> **INPUT MATERIAL**:
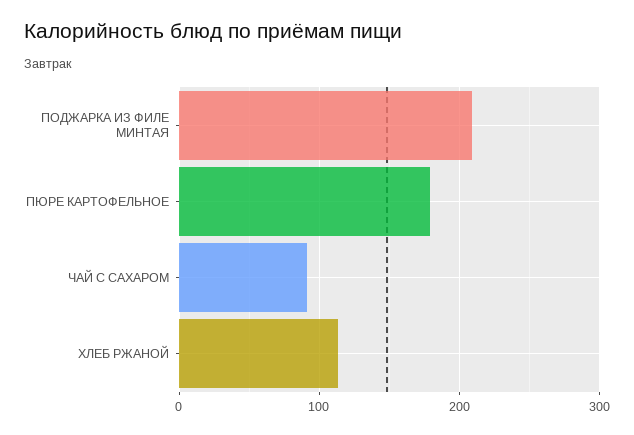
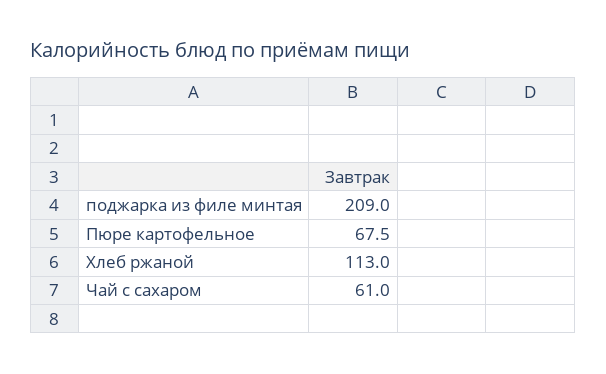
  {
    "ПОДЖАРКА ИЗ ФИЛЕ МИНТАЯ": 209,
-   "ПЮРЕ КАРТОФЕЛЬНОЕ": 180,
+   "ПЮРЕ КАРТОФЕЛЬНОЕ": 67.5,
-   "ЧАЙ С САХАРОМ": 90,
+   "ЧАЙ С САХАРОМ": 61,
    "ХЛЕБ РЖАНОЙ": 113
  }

* * *

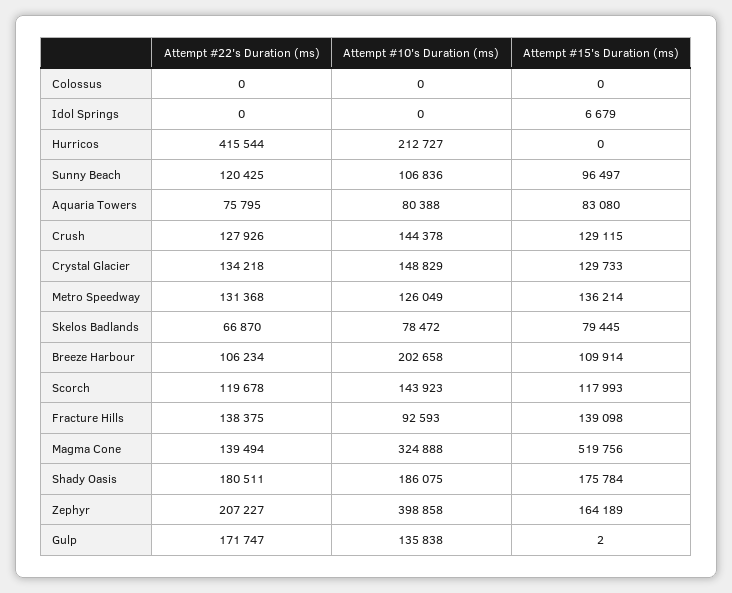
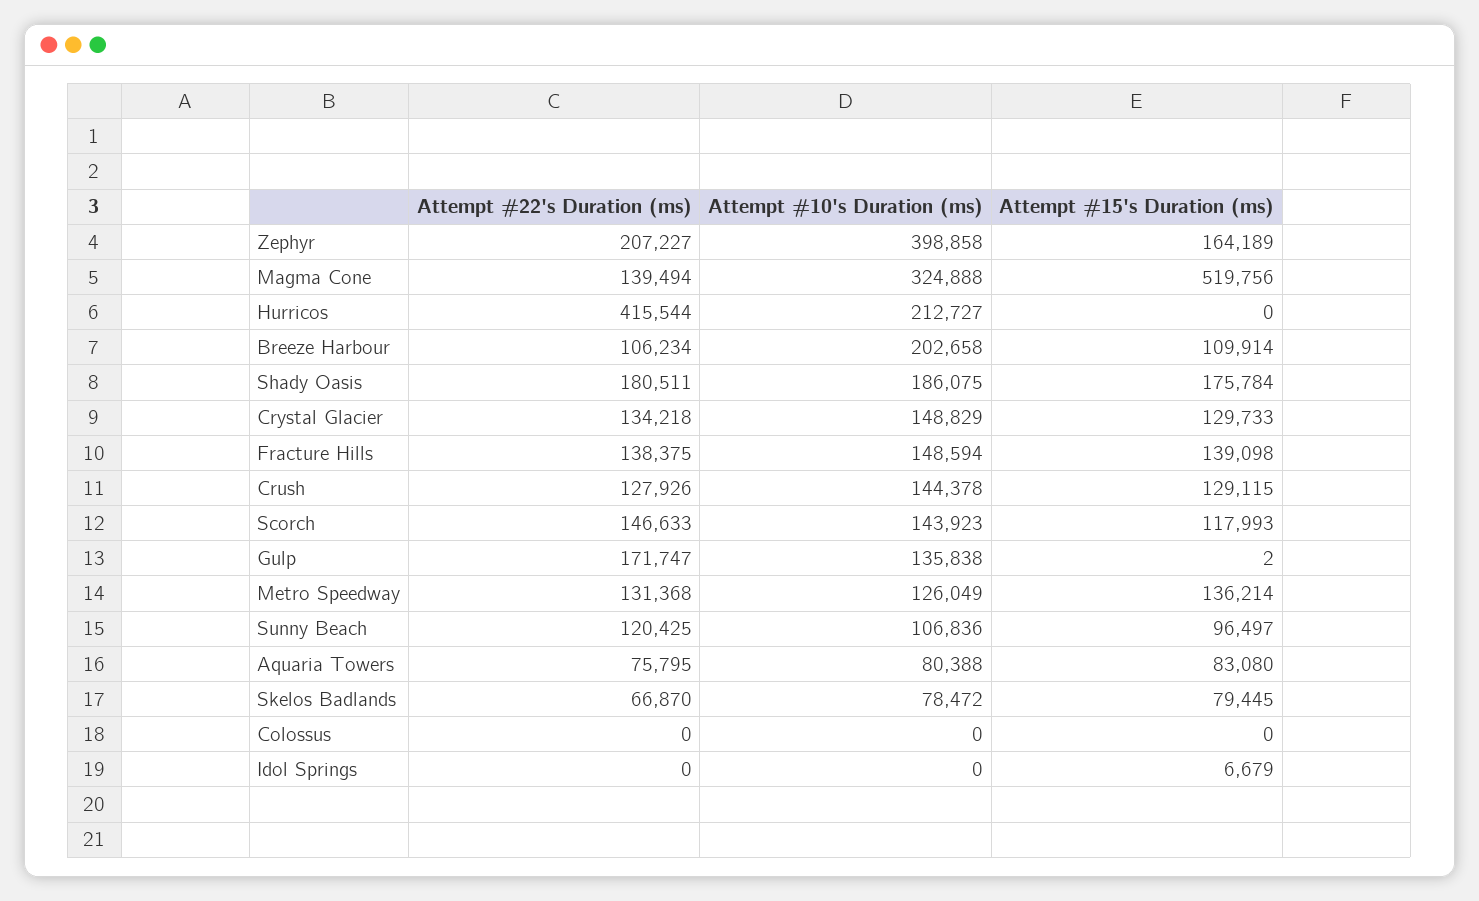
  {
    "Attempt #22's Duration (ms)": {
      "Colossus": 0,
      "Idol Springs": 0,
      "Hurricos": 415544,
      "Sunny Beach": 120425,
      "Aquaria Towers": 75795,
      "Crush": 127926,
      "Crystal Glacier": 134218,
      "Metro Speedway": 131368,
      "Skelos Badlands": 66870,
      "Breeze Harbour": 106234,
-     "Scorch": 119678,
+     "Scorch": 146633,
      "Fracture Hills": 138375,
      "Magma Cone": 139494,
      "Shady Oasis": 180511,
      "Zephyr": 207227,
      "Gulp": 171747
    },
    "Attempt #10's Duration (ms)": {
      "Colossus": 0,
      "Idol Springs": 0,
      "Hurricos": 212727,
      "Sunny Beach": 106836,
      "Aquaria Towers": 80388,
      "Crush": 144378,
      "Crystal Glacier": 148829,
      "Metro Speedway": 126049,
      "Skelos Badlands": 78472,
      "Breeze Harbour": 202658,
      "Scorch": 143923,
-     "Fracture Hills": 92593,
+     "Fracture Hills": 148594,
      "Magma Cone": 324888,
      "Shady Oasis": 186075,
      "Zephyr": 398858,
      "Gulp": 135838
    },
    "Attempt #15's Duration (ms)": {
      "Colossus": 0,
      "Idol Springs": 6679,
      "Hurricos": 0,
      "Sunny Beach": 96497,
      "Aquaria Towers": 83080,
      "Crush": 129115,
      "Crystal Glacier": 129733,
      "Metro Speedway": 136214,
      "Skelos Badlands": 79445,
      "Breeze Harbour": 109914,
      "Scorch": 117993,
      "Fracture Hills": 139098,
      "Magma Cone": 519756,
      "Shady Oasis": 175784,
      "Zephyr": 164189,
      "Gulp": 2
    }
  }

> **EXERCISE**: Take every line from the data that includes the word "ПЮРЕ".

> **ANSWER SECTION**:
-   "ПЮРЕ КАРТОФЕЛЬНОЕ": 180,
+   "ПЮРЕ КАРТОФЕЛЬНОЕ": 67.5,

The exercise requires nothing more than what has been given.